* _Text_:
↓

Being a kid is tough, especially when it comes to processing big emotions—fear, anger, excitement. Although we may not fully remember what it was like to be a kid, most of us do remember grappling with feeling that felt too big, too new, and very, very important.
Even with our own memories of childhood, watching our kids from an adult perspective can be a confusing experience. Did we really have that many meltdowns? Were we ever that inflexible? Is this behavior normal, or a sign our child might need some help?
When a child is particularly inflexible, or experiences an unusual number of emotional outbursts, it’s a good idea to try and understand what’s behind their behavior, rather than simply trying to correct it.
“The behavior [itself] is a symptom that something is going on,” said Elaine Taylor-Klaus, founder of the organization Impact Parents and author of The Essential Guide to Raising Complex Kids with ADHD, Anxiety, and More. “This is an indication that they are struggling and need some help.”
As Taylor-Klaus often advises the families she works with, a child’s “naughty” behavior tends to have a reason attached to it, whether it’s due to a neurological issue or something else. “It’s not a sign of disrespect, it’s not a sign of willfulness, it’s a sign of being unable to cope,” Taylor-Klaus said.
Rigid behaviors are often about control
If your child is being especially inflexible, that behavior is often their way to regain a sense of control. For example, if a child is feeling a little uncertain or insecure about something, one way for them to cope is by focusing on what they can control, whether it’s the socks they are wearing, the cereal they are eating for breakfast, or just savoring the ability to say “no.”
“When we control more, we feel safer,” said Rebecca Parlakian, a child development expert and senior program director at the early childhood education nonprofit Zero to Three. According to Parlakian, if your child is in a particularly inflexible mood, the important thing parents should do is avoid saying “no.” This flies in the face of typical advice, which might encourage you show a kid who is boss and set firm boundaries. Yeah, that won’t work.

↑

(Stored items)
↓

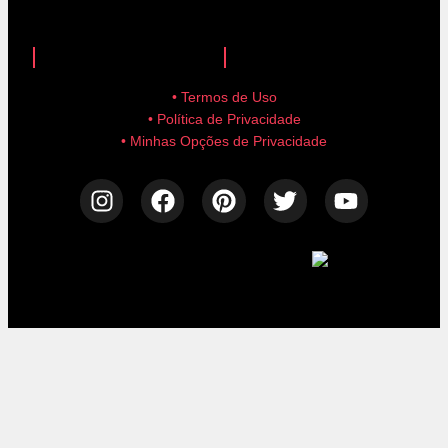
anuncie aqui!
advertise here!
• Termos de Uso
• Política de Privacidade
• Minhas Opções de Privacidade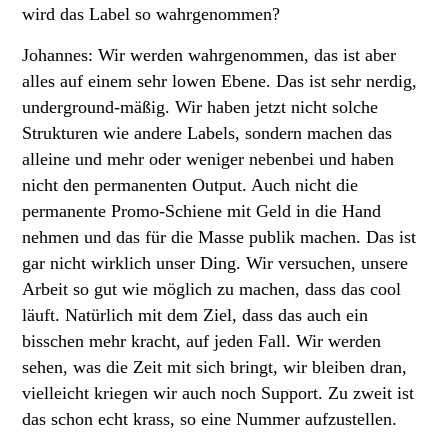
wird das Label so wahrgenommen?
Johannes: Wir werden wahrgenommen, das ist aber
alles auf einem sehr lowen Ebene. Das ist sehr nerdig,
underground-mäßig. Wir haben jetzt nicht solche
Strukturen wie andere Labels, sondern machen das
alleine und mehr oder weniger nebenbei und haben
nicht den permanenten Output. Auch nicht die
permanente Promo-Schiene mit Geld in die Hand
nehmen und das für die Masse publik machen. Das ist
gar nicht wirklich unser Ding. Wir versuchen, unsere
Arbeit so gut wie möglich zu machen, dass das cool
läuft. Natürlich mit dem Ziel, dass das auch ein
bisschen mehr kracht, auf jeden Fall. Wir werden
sehen, was die Zeit mit sich bringt, wir bleiben dran,
vielleicht kriegen wir auch noch Support. Zu zweit ist
das schon echt krass, so eine Nummer aufzustellen.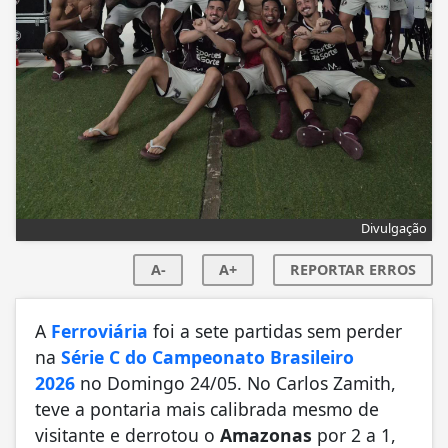
Divulgação
A-
A+
REPORTAR ERROS
A
Ferroviária
foi a sete partidas sem perder
na
Série C do Campeonato Brasileiro
2026
no Domingo 24/05. No Carlos Zamith,
teve a pontaria mais calibrada mesmo de
visitante e derrotou o
Amazonas
por 2 a 1,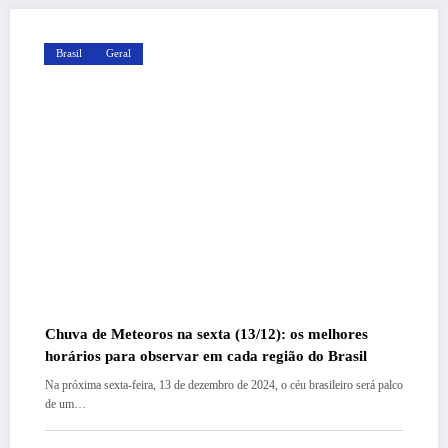
Brasil
Geral
Chuva de Meteoros na sexta (13/12): os melhores
horários para observar em cada região do Brasil
Na próxima sexta-feira, 13 de dezembro de 2024, o céu brasileiro será palco
de um…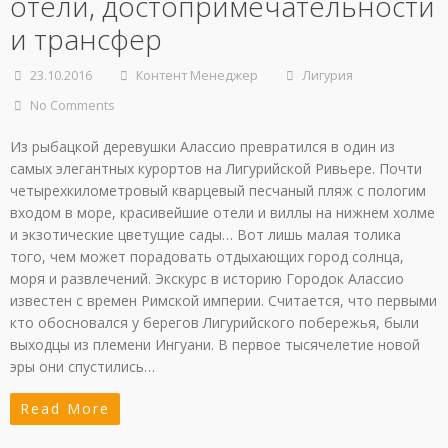
отели, достопримечательности
и трансфер
23.10.2016
Контент Менеджер
Лигурия
No Comments
Из рыбацкой деревушки Алассио превратился в один из
самых элегантных курортов на Лигурийской Ривьере. Почти
четырехкилометровый кварцевый песчаный пляж с пологим
входом в море, красивейшие отели и виллы на нижнем холме
и экзотические цветущие сады… Вот лишь малая толика
того, чем может порадовать отдыхающих город солнца,
моря и развлечений. Экскурс в историю Городок Алассио
известен с времен Римской империи. Считается, что первыми
кто обосновался у берегов Лигурийского побережья, были
выходцы из племени Ингуани. В первое тысячелетие новой
эры они спустились…
Read More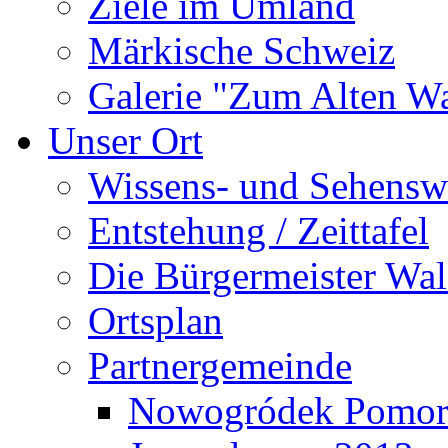
Ziele im Umland
Märkische Schweiz
Galerie "Zum Alten 
Unser Ort
Wissens- und Sehensw
Entstehung / Zeittafel
Die Bürgermeister Wal
Ortsplan
Partnergemeinde
Nowogródek Pomor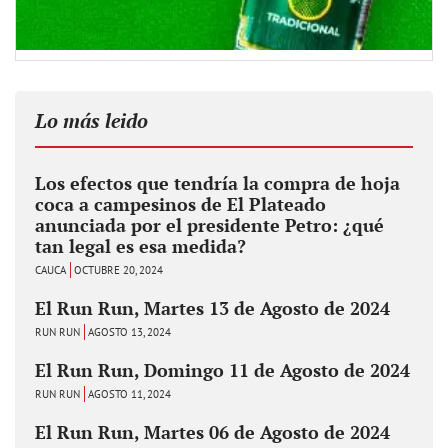
Lo más leido
Los efectos que tendría la compra de hoja
coca a campesinos de El Plateado
anunciada por el presidente Petro: ¿qué
tan legal es esa medida?
CAUCA
OCTUBRE 20, 2024
El Run Run, Martes 13 de Agosto de 2024
RUN RUN
AGOSTO 13, 2024
El Run Run, Domingo 11 de Agosto de 2024
RUN RUN
AGOSTO 11, 2024
El Run Run, Martes 06 de Agosto de 2024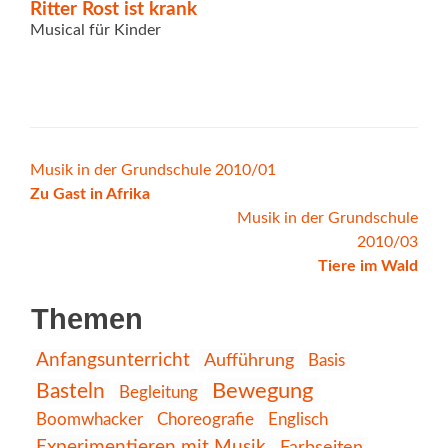
Ritter Rost ist krank
Musical für Kinder
Beitrags-
Musik in der Grundschule 2010/01
Zu Gast in Afrika
Navigation
Musik in der Grundschule
2010/03
Tiere im Wald
Themen
Anfangsunterricht
Aufführung
Basis
Bewegung
Basteln
Begleitung
Choreografie
Englisch
Boomwhacker
Experimentieren mit Musik
Farbseiten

↑

* _Work task 1_: According to the text on children's emotions, why does a child often become especially inflexible? Answer in one to three sentences.
* _Work task 2_: Reproduce word for word the stretch of the text on children's emotions from "Even with our" through "need some help?".

* _Final answer 1_: An inflexible child is often trying to regain a sense of control. When a child feels uncertain or insecure, focusing on what they can control, such as their socks, their breakfast cereal or saying "no," helps them cope, because, as Rebecca Parlakian puts it, "When we control more, we feel safer."

* _Final answer 2_:
Even with our own memories of childhood, watching our kids from an adult perspective can be a confusing experience. Did we really have that many meltdowns? Were we ever that inflexible? Is this behavior normal, or a sign our child might need some help?